### Brano selezionato
§ §
Non ho mai saputo se quella storia degli interruttori fosse vera o solamente un aneddoto per gli studenti del primo anno di Ingegneria biomedica all’Università degli Studi di Genova, anno accademico 1996-1997. Vero o meno, rende  comunque l’idea.
Una lunga introduzione per raccontare alcune linee di dialogo tratte da una storia vera di cui sono triste protagonista.
«Il tempo di permanenza sulle nostre pagine per gli accessi di origine social è molto basso: meno di 30 secondi».
«Vero. Significa che dobbiamo migliorare quel che facciamo sui social».
«No. Significa che dobbiamo scrivere pezzi corti».
Bene, caro giornalista, caro editor, caro social manager, caro editore. Ho un messaggio per te, chiunque tu sia: se hai tempi di permanenza bassi sulle tue pagine non significa che è perché «le persone su internet vogliono leggere cose corte».
Se non ci credi, ecco in nostro soccorso un bel pezzo firmato da Tom Rosenstiel, direttore esecutivo dell’Associated Press Institute, in cui si sfata tutta una serie di miti circa le abitudini degli utenti online. Il pdf si scarica qui, sono 18 pagine, la lettura è vivamente consigliata.
Si scopre, per esempio, che ai lettori piacciono le storie lunghe, ben scritte, ben fatte, ben organizzate, e che i pezzi lunghi fanno più engagement di tutti gli altri. Che strano, eh?
Contro le buzzword
No, questo non significa che dobbiamo fare tutti longform. Per carità.
§ §
### Materiale
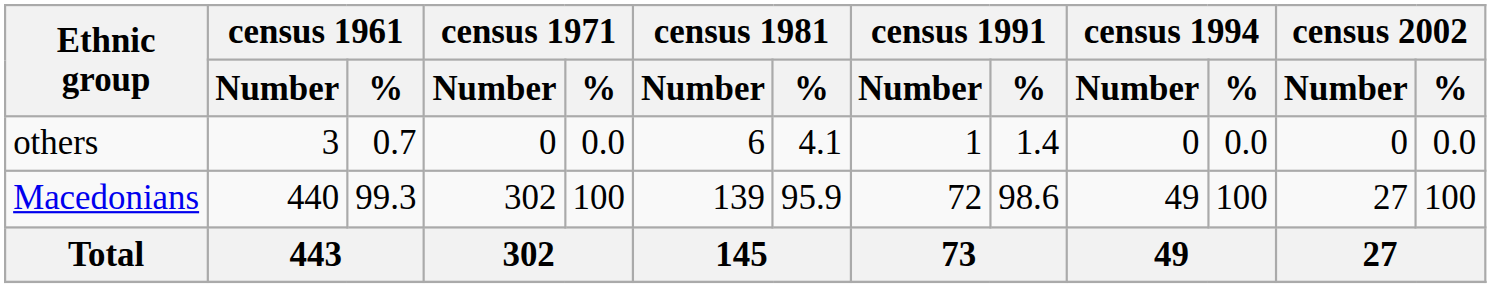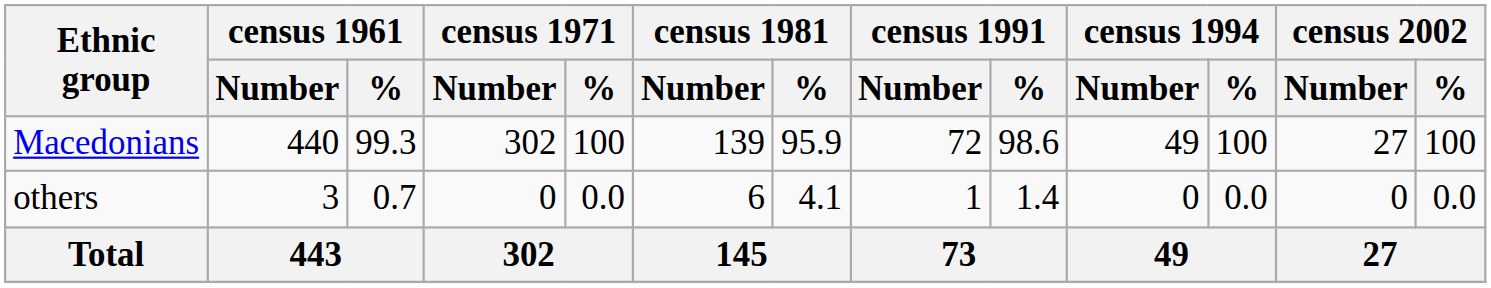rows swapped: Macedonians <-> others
§ §
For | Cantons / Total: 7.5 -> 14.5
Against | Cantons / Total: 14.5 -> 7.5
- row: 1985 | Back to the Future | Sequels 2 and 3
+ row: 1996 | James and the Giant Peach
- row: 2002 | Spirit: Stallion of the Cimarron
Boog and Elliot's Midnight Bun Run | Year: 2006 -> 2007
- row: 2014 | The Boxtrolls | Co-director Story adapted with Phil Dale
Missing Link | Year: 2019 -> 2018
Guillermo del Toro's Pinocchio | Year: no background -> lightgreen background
§ §
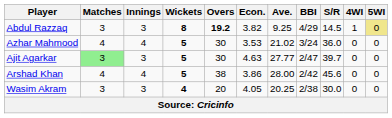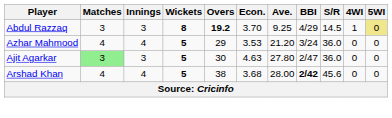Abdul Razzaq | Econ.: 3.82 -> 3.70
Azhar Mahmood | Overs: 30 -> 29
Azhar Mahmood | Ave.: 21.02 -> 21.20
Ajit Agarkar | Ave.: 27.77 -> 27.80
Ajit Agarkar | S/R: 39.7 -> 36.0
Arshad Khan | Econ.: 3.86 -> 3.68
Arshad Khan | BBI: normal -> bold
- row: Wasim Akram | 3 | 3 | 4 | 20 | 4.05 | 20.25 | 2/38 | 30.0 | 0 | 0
§ §
### Consegna
Trasforma in un breve elenco puntato il paragrafo del brano selezionato che comincia con «Se non ci credi», mantenendone i fatti principali.

### Risposta scritta
- Un articolo di Tom Rosenstiel, direttore esecutivo dell'Associated Press Institute, sfata una serie di miti sulle abitudini degli utenti online.
- L'articolo è un pdf scaricabile di 18 pagine.
- La lettura è vivamente consigliata.